La Physcomitrella Patens, que l’on retrouve chaque printemps dans les champs cultivés, a changé de logis pour les besoins de l’expérience. Grâce à un soutien pour la recherche obtenu auprès de l’Electricité Romande, des plants de mousse ont été élevés dans des boîtes en plastique et exposés à un champ magnétique à fréquence industrielle, soit 50 Hz, la fréquence de courant que l’on retrouve dans les lignes de transport de l’énergie électrique. «Le champ magnétique, explique le Dr Pierre Zweiacker du LRE, est obtenu par des bobines qui assurent un champ très constant. On les place dans une chambre blindée afin d’éviter tout autre influence externe de champs à plus haute fréquence qui viendrait perturber les résultats de l’expérience. Les plants de mousse sont exposés, toujours sous la même fréquence, à des champs magnétiques de différents niveaux (de 0,6 à 1,2 mT)».

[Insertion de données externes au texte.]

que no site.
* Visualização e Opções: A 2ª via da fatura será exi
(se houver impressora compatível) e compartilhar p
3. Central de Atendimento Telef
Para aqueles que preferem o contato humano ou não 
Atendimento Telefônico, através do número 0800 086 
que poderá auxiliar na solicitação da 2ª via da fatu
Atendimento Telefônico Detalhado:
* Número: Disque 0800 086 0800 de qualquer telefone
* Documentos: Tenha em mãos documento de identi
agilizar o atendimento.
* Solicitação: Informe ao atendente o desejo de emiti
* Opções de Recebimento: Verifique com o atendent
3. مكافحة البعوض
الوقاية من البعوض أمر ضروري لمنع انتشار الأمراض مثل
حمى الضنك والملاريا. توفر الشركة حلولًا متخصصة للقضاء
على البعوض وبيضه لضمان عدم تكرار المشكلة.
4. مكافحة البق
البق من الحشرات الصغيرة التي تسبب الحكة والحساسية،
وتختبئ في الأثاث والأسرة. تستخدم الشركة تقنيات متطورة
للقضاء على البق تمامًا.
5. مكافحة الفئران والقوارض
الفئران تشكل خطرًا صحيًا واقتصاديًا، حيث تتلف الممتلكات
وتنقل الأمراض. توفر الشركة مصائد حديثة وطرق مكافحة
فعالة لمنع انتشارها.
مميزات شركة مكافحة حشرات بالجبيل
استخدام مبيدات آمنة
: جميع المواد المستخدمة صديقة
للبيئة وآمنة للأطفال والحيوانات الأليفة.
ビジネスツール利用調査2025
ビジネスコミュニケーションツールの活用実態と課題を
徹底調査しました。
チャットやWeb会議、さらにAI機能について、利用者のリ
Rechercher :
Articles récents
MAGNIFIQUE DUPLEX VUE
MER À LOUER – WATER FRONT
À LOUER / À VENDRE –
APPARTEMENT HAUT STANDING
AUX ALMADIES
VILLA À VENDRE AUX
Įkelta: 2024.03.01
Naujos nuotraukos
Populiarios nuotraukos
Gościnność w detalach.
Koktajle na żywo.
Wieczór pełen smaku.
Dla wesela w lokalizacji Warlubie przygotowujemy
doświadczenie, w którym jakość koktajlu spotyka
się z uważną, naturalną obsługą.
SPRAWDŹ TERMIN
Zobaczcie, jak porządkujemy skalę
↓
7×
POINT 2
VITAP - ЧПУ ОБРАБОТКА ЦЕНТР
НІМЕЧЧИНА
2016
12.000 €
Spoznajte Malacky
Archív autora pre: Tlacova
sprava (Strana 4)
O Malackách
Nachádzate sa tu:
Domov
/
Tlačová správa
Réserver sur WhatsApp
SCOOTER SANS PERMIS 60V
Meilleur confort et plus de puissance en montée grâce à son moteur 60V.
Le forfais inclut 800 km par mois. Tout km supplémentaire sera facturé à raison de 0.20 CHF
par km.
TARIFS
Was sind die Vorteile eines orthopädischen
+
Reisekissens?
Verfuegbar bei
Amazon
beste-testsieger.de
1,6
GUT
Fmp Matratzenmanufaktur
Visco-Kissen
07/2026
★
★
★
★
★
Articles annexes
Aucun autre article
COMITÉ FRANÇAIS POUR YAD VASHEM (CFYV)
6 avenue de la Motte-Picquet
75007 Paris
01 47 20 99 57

Après une année de tests, le comportement des colonies testées est assez clair: les scientifiques ont constaté un arrêt de la croissance de la mousse, mais seulement à partir d’un niveau relativement élevé du champ magnétique, soit 10 fois plus élevé que la limite imposée, pour la population, par l’International Commission for Non Ionizing Radiation Protection (ICNIRP), et fixée à 0,1 mT.
«Mais on a déjà remarqué, explique le professeur Jean-Pierre Zrÿd, quelques signes de ralentissement de la croissance à un niveau cinq fois supérieur à la norme autorisée pour tout un chacun, soit 0,5 mT, niveau plafond auquel peuvent être exposés les travailleurs dans les réseaux électriques. Des signes qui nous empêchent de parler véritablement d’effet de seuil.»
Les résultats obtenus par les chercheurs grâce à ces essais qui se poursuivent depuis deux ans ont été confirmés par une approche fondée sur les statistiques.
Radioactivité et champ magnétique: attention aux confusions!
Mais comme en science rien n’est simple, biologistes et ingénieurs s’empressent de préciser que l’on ne peut pas faire d’extrapolation à partir de ces résultats. Autre plante, autres mœurs: les plantules de tabac, traitées au même régime que la mousse du laboratoire, n’ont pas donné de signe de réaction, alors que ces jeunes plantes ont manifesté une grande sensibilité face aux effets résiduels de Tchernobyl. « Cette remarque mérite d’être faite, souligne le Prof. Ianoz, dans la mesure où, dans le grand public, on a tendance à confondre les mécanismes biologiques ionisants et non ionisants. Radioactivité et champs magnétiques ne participent pas du même phénomène : dans le premier cas, il y a libération de protons et cassure d’atomes, dans le second il y a peut-être des effets au niveau cellulaire mais pas d’effets nucléaires.»
Quoi qu’il en soit, chers aux poètes surréalistes, les champs magnétiques ne sauraient livrer si aisément leurs secrets. «On constate des effets biologiques sur la mousse, certes, mais on n’en connaît pas les raisons. Nous pouvons mesurer les effets des facteurs qui interviennent, mais nous ne savons pas quels sont ces facteurs. C’est en poursuivant notre étude sur des organismes relativement simples que nous espérons les mettre à jour».
Prochain acteur à recevoir les honneurs du laboratoire, le dénommé Caenorhabditis elegans, vermisseau de son état, permettra peut-être de percer plus avant la part d’inconnu qui demeure dans les champs magnétiques, côté effets biologiques.